The cost is also low enough to be an aspirational purchase for shoppers seeking products that make them feel special.
“Apple wants to make sure that their consumers constantly feel nice,” said Abir Syed, partner at e-commerce consulting firm UpCounting. Even if shoppers aren’t getting a good deal, he said, “they just feel fancy.”
But there’s a catch. Selling cables, adapters and polishing cloths far below $20 might put them in “cheap” territory. A lot of Apple’s success is based on its products’ positioning as an attainable luxury, something that costs a bit more but is justifiably worth it.

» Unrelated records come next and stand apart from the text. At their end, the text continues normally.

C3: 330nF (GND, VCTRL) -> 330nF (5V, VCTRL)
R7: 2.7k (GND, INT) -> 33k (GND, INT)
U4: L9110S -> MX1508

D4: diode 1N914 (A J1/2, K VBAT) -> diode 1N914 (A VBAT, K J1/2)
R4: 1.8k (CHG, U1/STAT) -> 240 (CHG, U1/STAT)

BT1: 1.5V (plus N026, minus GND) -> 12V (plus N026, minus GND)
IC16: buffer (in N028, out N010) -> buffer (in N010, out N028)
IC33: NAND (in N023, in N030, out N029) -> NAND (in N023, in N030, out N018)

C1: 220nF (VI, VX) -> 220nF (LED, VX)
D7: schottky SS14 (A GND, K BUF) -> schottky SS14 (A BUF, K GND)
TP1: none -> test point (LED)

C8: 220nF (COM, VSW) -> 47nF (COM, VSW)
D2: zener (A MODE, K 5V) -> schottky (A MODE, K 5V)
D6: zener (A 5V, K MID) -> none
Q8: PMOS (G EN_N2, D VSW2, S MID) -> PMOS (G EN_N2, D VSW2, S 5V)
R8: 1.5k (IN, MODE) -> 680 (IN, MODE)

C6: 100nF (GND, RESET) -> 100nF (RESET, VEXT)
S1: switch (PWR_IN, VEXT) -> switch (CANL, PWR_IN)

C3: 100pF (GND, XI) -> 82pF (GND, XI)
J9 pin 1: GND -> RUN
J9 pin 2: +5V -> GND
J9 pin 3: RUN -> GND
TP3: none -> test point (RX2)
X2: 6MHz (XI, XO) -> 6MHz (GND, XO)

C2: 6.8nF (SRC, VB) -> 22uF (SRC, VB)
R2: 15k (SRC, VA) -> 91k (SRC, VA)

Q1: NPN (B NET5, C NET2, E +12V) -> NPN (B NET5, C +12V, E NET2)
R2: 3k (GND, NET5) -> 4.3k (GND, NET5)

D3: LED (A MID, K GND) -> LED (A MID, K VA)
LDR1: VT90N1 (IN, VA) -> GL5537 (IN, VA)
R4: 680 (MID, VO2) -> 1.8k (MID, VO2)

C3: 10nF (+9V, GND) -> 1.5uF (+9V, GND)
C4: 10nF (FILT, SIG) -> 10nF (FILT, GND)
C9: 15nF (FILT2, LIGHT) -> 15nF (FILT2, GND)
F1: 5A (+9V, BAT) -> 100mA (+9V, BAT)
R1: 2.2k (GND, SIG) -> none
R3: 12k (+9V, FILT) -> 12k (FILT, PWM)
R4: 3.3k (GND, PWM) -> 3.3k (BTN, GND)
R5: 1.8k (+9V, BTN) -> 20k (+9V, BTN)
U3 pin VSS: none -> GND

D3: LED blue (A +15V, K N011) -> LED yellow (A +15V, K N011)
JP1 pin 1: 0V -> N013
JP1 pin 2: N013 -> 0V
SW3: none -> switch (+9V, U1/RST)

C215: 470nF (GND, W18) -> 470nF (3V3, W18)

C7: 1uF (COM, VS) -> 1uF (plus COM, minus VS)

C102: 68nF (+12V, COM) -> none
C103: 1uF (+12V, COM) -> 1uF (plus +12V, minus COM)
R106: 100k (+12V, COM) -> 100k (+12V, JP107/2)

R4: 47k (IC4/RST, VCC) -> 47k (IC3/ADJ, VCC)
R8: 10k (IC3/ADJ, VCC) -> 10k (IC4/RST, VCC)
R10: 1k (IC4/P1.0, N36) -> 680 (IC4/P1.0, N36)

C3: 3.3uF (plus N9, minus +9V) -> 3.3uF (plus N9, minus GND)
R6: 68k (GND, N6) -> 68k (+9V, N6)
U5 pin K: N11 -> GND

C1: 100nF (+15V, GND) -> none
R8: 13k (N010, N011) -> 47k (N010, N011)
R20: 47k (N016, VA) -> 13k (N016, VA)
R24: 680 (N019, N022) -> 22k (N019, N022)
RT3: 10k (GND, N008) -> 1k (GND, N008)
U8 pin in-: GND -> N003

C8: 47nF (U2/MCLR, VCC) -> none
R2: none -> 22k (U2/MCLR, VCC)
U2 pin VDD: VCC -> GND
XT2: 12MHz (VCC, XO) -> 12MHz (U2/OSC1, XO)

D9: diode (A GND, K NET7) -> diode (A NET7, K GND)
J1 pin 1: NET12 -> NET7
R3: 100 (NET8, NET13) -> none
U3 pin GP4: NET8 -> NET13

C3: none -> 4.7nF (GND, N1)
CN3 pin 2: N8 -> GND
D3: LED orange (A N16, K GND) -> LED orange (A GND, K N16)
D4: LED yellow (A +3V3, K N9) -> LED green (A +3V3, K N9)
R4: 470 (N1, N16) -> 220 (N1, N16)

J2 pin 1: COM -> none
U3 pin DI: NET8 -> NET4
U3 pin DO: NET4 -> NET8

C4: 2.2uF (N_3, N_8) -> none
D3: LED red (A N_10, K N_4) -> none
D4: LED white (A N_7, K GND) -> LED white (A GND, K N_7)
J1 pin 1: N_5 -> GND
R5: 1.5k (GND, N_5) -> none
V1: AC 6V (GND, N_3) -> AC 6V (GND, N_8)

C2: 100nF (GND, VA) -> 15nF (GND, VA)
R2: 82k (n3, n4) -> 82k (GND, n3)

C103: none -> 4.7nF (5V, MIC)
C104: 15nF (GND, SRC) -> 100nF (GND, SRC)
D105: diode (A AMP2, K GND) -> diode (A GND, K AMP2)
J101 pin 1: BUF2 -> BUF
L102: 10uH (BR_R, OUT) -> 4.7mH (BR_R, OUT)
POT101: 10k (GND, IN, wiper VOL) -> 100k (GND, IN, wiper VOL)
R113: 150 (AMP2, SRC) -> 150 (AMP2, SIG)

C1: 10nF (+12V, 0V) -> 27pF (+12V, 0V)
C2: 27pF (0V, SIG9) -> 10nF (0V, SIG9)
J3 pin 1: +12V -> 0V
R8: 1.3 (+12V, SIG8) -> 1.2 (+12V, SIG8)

“At $19, you get the charm-pricing benefits [of a price ending in ‘9’], but it also sends the signal that this is a premium product,” Mr. Syed said.
Much of this pricing depends on where shoppers are doing their shopping. If you’re on Apple’s website or in an Apple store, you’re not bargain hunting the way you might be if you were shopping for a specific item on Amazon or at Walmart.
“A vast majority of people would say $20 is absurd for a dust cloth on Amazon,” Mr. Syed said. “At Apple, there’s a bit less of a comparison happening.”
In the case of Apple’s polishing cloth, selling it at $19 creates more demand than pricing it at $9, experts say. The $19 cloth became an internet meme shortly after Apple introduced it, which might help explain its hard-to-get status. And you likely won’t be paying less for it soon.